# Pompano fishing - how many rods?



## The Shark Book (Sep 6, 2016)

How many rods do you guys fish when going for pompano? 
Would a spread of one jigging rod and two longer bait rods work?

Thanks, 
Drew


----------



## SloppyTilapia (Oct 4, 2013)

3 rods would be an absolute minimum for me while pompano fishing......but, if there is a whiting/pompano blitz going on, it can be hard to manage more than one.


----------



## andypat (Jan 7, 2004)

View attachment 50553
View attachment 50561
View attachment 50569
View attachment 50577
-----If you jig around bridge pilings in FL. you will only need one rod.----I forgot you can't post pictures on a post by someone else.


----------



## The Shark Book (Sep 6, 2016)

Andypat - saw your pics - thank you. 

I'll definitely have one jigging rod, that'll just be my inshore jigging stick. 

SloppyTilapia - do you run 3 bait rods, or a combination of bait and jig rods?

Drew


----------



## surfchunker (Apr 10, 2006)

when the Mrs and I fish we usually have 4 sometimes even 5 baitrods out


----------



## DANtheJDMan (Aug 29, 2012)

I think it depends on where you are in Florida. 

My wife and I have fished Sebastian Inlet beach a few times. 

The first time we were there an older Asian couple was just unloading their stuff and he says farther out more better. There were two of them and they had 6 14 ft rods because they were inside a mini van. 

We set up about a hundred yards and they were always throwing out a rod. They were commercial pompano fishing. 

My wife said the guy was throwing out and reeling something back in but it was really just a different rod. 

We caught one limit that day fishing 4 rods. Two long and two shorter but the ticket was to rebait every 5 minutes. 

Some bait steeling stuff lives there but also a ton of big fat pomps. 
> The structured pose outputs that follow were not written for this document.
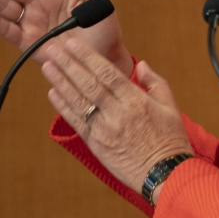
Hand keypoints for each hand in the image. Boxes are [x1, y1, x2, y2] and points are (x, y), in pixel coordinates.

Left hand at [42, 38, 192, 194]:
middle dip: (69, 64)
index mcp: (136, 100)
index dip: (88, 57)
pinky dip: (63, 107)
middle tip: (53, 49)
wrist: (165, 173)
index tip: (74, 43)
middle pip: (89, 84)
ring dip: (61, 82)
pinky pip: (76, 122)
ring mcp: (105, 129)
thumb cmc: (170, 140)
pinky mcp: (96, 144)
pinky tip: (53, 93)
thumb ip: (155, 82)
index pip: (107, 73)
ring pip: (79, 101)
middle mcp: (118, 113)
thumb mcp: (170, 106)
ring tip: (48, 66)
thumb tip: (142, 65)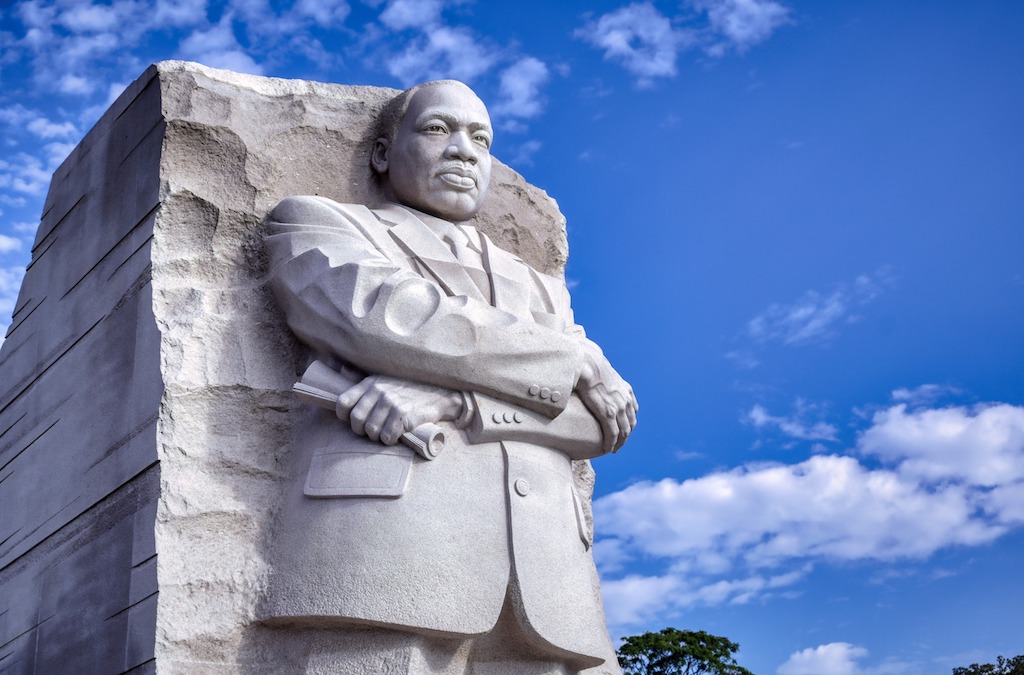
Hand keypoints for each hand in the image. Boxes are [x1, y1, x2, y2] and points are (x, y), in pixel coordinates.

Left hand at [337, 375, 462, 444]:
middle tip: (373, 432)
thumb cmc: (410, 388)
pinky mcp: (406, 415)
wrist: (440, 392)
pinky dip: (392, 439)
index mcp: (372, 383)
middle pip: (357, 421)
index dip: (345, 416)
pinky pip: (389, 436)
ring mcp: (393, 403)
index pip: (344, 402)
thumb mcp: (385, 377)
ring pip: (372, 431)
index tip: (355, 421)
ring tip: (387, 433)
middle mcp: (380, 391)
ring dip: (378, 437)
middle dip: (363, 431)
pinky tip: (397, 435)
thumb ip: (363, 377)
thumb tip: (342, 369)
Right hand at [575, 349, 637, 453]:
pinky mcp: (608, 413)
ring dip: (619, 443)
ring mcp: (618, 408)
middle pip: (630, 424)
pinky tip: (607, 449)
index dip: (629, 423)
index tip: (623, 430)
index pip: (632, 412)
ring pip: (623, 432)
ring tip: (613, 449)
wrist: (587, 365)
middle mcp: (626, 400)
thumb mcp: (605, 372)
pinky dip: (611, 443)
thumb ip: (606, 380)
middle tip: (618, 444)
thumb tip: (594, 380)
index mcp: (626, 391)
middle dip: (625, 436)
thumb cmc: (590, 366)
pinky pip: (612, 433)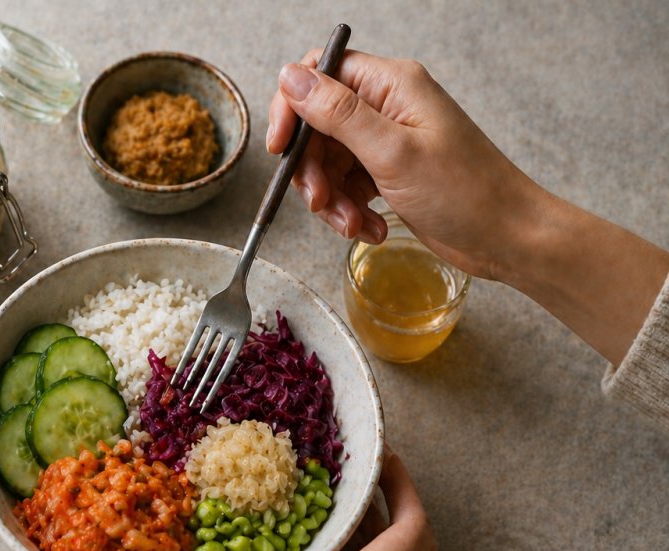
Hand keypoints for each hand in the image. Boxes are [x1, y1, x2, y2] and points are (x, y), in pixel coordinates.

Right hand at [267, 49, 544, 283]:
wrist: (507, 238)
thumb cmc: (465, 192)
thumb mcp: (391, 152)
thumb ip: (337, 113)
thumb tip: (290, 76)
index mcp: (392, 85)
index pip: (321, 73)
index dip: (293, 108)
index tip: (281, 148)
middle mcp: (387, 107)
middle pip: (318, 125)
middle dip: (312, 169)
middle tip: (320, 202)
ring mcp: (388, 141)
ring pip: (329, 162)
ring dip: (331, 198)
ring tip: (353, 224)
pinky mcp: (389, 173)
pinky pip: (347, 186)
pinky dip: (349, 211)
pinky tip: (371, 228)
When we go back we fish 4 rods long and if your not reeling one in you should be.


----------



## SloppyTilapia (Oct 4, 2013)

I'm going to have 2 bait rods out, baited with fresh shrimp, fleas, blue crab bits or fish bites. Then the jigging rod is going to be for Doc's goofy jig or a small spoon of some sort. I usually have me a shark/drum rig out too, if I can catch a sacrificial whiting or croaker. Make changes on the fly as the bite dictates......


----------



## greg12345 (Jan 8, 2007)

For surf fishing if i am really trying to put them on the beach and it's deserted I will go 6 rods here in SE NC, usually early AM bevfore anyone is out. I have fished the surf several miles north of sebastian inlet Fl in december and started with 6 but dropped down to 3 rods in the water at once b/c the bite was hot. Circle hooks, long soft rod, and smooth drag are key b/c you can not possibly attend to 6 rods at once when they come through...you need them to hook themselves. Like Dan said if you do it right you will get NO rest as you will need to be constantly rebaiting and checking rigs if 6 rods are out. When I want to relax i fish 2 rods.


----------



## DANtheJDMan (Aug 29, 2012)

All, 

I meant to say 12 ft rods on my first post.

The way the beach lays north of the inlet the beach is steep and it gets gets really deep just off the beach. I saw a young kid use one of those little thin boards and time the back wash just right and go all the way down jump the next wave and stop sinking in over his head.

There is a sand line 80-90 yards off the beach where the color changes. 

You gotta bomb it out to pompano land or you will come up empty. 

The thing is with that area if they are hot you can limit out in a short time. The com guys can catch like 50 each and normal is 4.

I watched a com guy by himself with 4 13ft Yellow rods and it looked like 20 Saltist on them and he could bomb it. 

In this place if you are not reeling in to bait you might as well go to the car and give it up. 

The best thing you can have is 4 13ft 3-6 Tommy Farmer rods with 3 hook pomp rigs and a bucket full of sand fleas.

When you get them all bombed out don't sit down, go reel in the first one your bait is gone.

DAN


----------



## bronzbck1 (Jun 13, 2007)

I use three, one long, one midway, one short on targets spots


----------



## fish bucket (Dec 5, 2002)

3 or more rods? are you guys commercial fishermen?


----------



## BPReeds (Jan 11, 2013)

3 rods max....too much work running 4 rods.....did that for a while.....no more......2 rods...for more mobility.....


----------